Verse 46. - These curses would be for a sign and for a wonder, exciting astonishment and dismay in the beholder, and showing that it was indeed the hand of God that was upon the rebellious nation. Forever. This, though it may imply the final and utter rejection of Israel as a nation, does not preclude the hope of restoration of a part of Israel as individuals, or as a remnant remaining in or returning to faith and obedience (cf.
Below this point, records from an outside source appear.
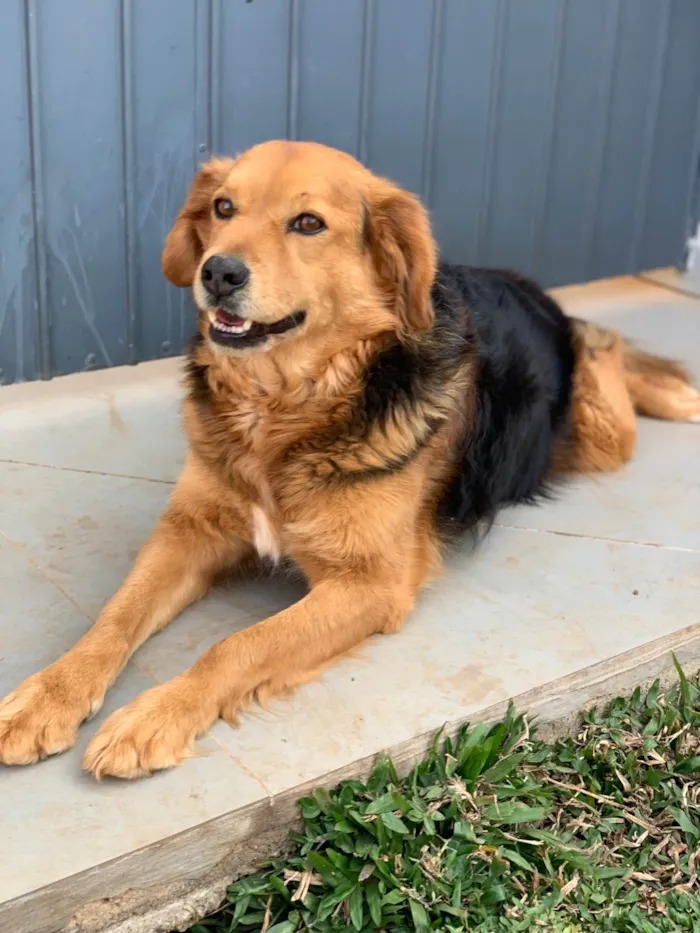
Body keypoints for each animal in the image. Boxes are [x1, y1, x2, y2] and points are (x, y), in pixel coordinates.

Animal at [1, 140, 700, 780]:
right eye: (224, 207)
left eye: (308, 223)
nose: (217, 272)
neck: (282, 405)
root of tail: (527, 284)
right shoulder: (190, 530)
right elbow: (114, 616)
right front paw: (49, 694)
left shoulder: (370, 583)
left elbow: (236, 646)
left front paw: (155, 715)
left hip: (600, 433)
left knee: (606, 351)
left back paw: (666, 386)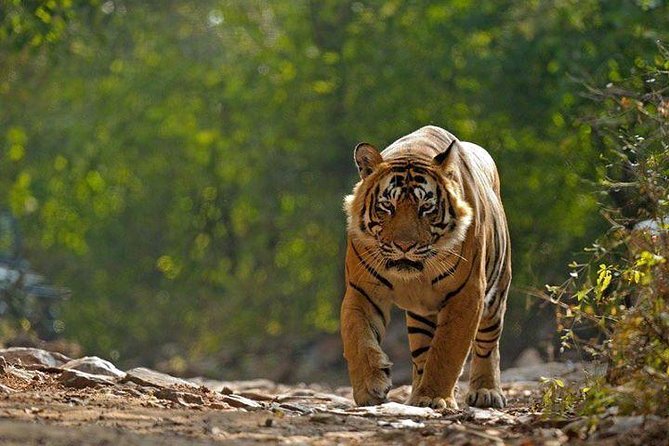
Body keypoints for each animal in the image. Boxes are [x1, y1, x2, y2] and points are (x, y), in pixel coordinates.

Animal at [341, 125, 511, 409]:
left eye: (426, 208)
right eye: (387, 206)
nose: (404, 245)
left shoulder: (467, 295)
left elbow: (447, 351)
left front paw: (434, 396)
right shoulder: (361, 290)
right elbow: (358, 339)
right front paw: (370, 387)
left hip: (496, 295)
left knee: (488, 344)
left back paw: (486, 392)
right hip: (421, 316)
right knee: (422, 353)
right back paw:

Isaiah 10:22; Isaiah 6:13; Romans 9:27; Romans 11:5).
Gill's Exposition of the Entire Bible
And they shall be upon thee for a sign and for a wonder,.... That is, those curses before pronounced, Deuteronomy 27:15, and what follow, should rest and remain upon them, continue with them, and be very visible on them; so as to be observed by others, as a sign of the wrath and displeasure of God, and of the fulfilment of prophecy, and of the truth of divine revelation: and so "for a wonder": as it is most astonishing to observe how exactly all the curses threatened them have fallen upon them and have abode with them, as they did in their former captivities, and more especially do in the present one: and, what is the greater wonder, that notwithstanding these dreadful calamities, and so long continued, enough to have crushed any people from being a people, yet they have continued, and still do continue, a distinct people; which is a standing miracle, and one would think sufficient to convince the most hardened and obstinate deist of the truth and authority of the sacred Scriptures; in which stand so many glaring prophecies that have been fulfilled, and are continually fulfilling in this people:
and upon thy seed for ever; this shows that these curses, said to be upon them, not only refer to those that came upon them at and in the Babylonish captivity, but to those that came upon them at their destruction by the Romans, and which have continued on them nineteen hundred years; and how much longer they will continue none can say: it will be their case, until new heavens and a new earth are created, or there will be a new state of things, at least with them; when they shall be converted to the Lord, and all Israel saved; see Isaiah 65:17; and it may be observed, that the ten tribes carried captive never returned.